El pueblo Rohinya, que ha vivido en Birmania durante siglos, ahora es expulsado de sus tierras. Su historia constituye el anecdotario de una serie de calmidades y derrotas, y el trágico episodio por el que este pueblo atraviesa es la condensación de todas sus desgracias. Los rohinyas han sido obligados a un éxodo inhumano, dejando atrás sus casas calcinadas por el fuego del ejército birmano, cruzando ríos y lodazales sin comida, enfermos y famélicos, atenidos a la ayuda insuficiente de las Naciones Unidas.

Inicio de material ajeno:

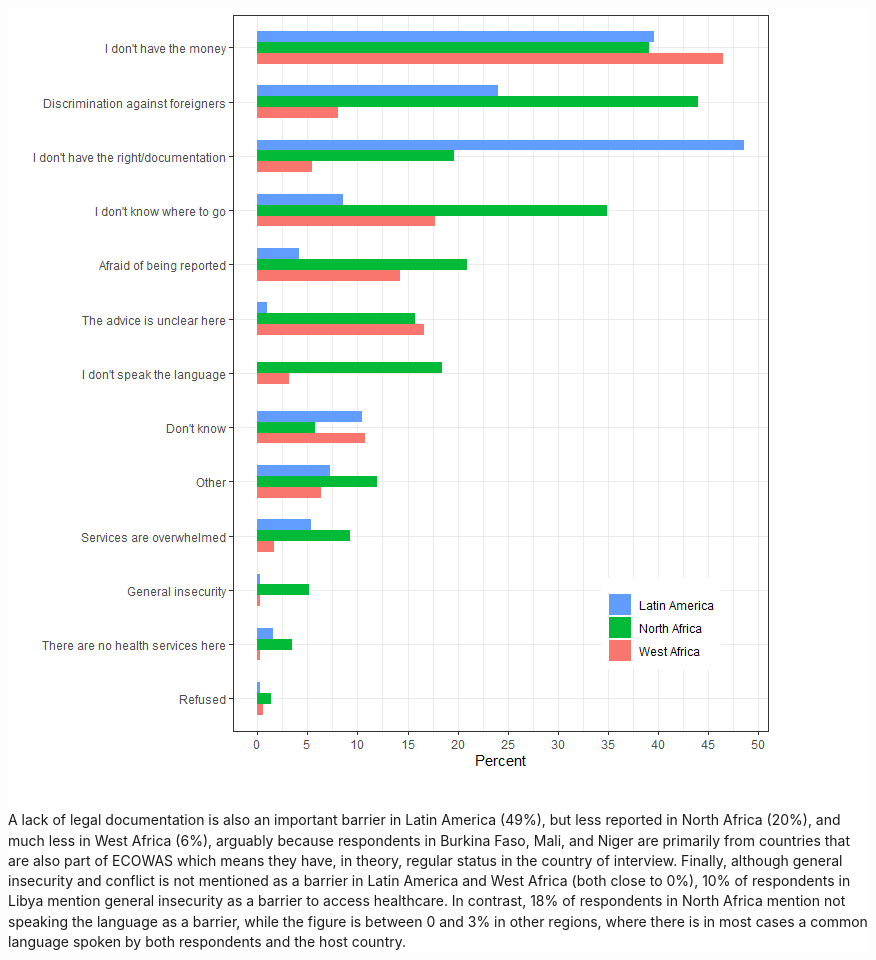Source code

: <img src="02_update_files/figure-gfm/3-1.png" style="display: block; margin: auto auto auto 0;" />
   

A lack of legal documentation is also an important barrier in Latin
America (49%), but less reported in North Africa (20%), and much less in
West Africa (6%), arguably because respondents in Burkina Faso, Mali,
and Niger are primarily from countries that are also part of ECOWAS
which means they have, in theory, regular status in the country of
interview. Finally, although general insecurity and conflict is not
mentioned as a barrier in Latin America and West Africa (both close to
0%), 10% of respondents in Libya mention general insecurity as a barrier
to access healthcare. In contrast, 18% of respondents in North Africa
mention not speaking the language as a barrier, while the figure is
between 0 and 3% in other regions, where there is in most cases a common
language spoken by both respondents and the host country.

El éxodo se hizo inminente cuando el pasado 25 de agosto uno de los enfrentamientos habituales de la guerra civil desembocó en catástrofe. El Ejército de Salvación Rohingya de la provincia de Arakan de Birmania atacó varios cuarteles militares, y en venganza el ejército oficial se fue con todo su armamento sobre la población civil rohingya. Oficialmente, dicha población fue privada de todos sus derechos. Más de medio millón de personas fueron obligados a dejar sus casas. Y al ser miembros de una minoría musulmana en la nación, se convirtieron en blanco de ataques de una limpieza étnica como la que flageló a Bosnia y Herzegovina en la pasada guerra de los Balcanes.

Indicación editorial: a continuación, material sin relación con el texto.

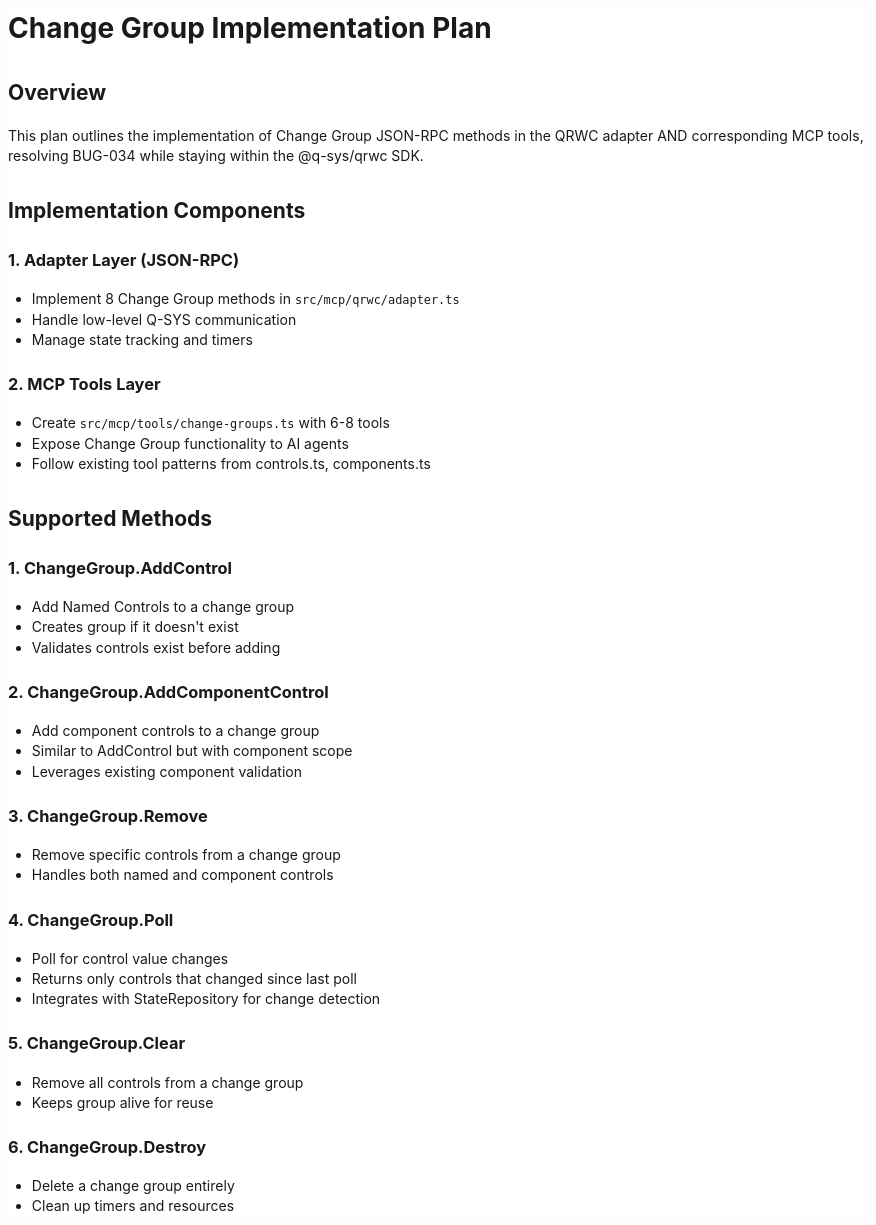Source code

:# Change Group Implementation Plan

## Overview
This plan outlines the implementation of Change Group JSON-RPC methods in the QRWC adapter AND corresponding MCP tools, resolving BUG-034 while staying within the @q-sys/qrwc SDK.

## Implementation Components

### 1. Adapter Layer (JSON-RPC)
- Implement 8 Change Group methods in `src/mcp/qrwc/adapter.ts`
- Handle low-level Q-SYS communication
- Manage state tracking and timers

### 2. MCP Tools Layer
- Create `src/mcp/tools/change-groups.ts` with 6-8 tools
- Expose Change Group functionality to AI agents
- Follow existing tool patterns from controls.ts, components.ts

## Supported Methods

### 1. ChangeGroup.AddControl
- Add Named Controls to a change group
- Creates group if it doesn't exist
- Validates controls exist before adding

### 2. ChangeGroup.AddComponentControl  
- Add component controls to a change group
- Similar to AddControl but with component scope
- Leverages existing component validation

### 3. ChangeGroup.Remove
- Remove specific controls from a change group
- Handles both named and component controls

### 4. ChangeGroup.Poll
- Poll for control value changes
- Returns only controls that changed since last poll
- Integrates with StateRepository for change detection

### 5. ChangeGroup.Clear
- Remove all controls from a change group
- Keeps group alive for reuse

### 6. ChangeGroup.Destroy
- Delete a change group entirely
- Clean up timers and resources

El éxodo se dirige a Bangladesh, una nación que está muy lejos de ser próspera y hospitalaria. El río Naf, que constituye la frontera natural entre Birmania y Bangladesh, tiene un angosto caudal que palidece frente al río humano que sigue sus aguas con su dolor a cuestas. Las Naciones Unidas no se cansan de alertar al resto del mundo sobre la tragedia. Y aunque el gobierno de Bangladesh ha declarado que muy pronto abrirá 14 mil refugios para esa población flotante, no existe la certeza de que sus inquilinos puedan sobrevivier a la hambruna, las enfermedades y el estigma de ser repudiados por el resto de las naciones.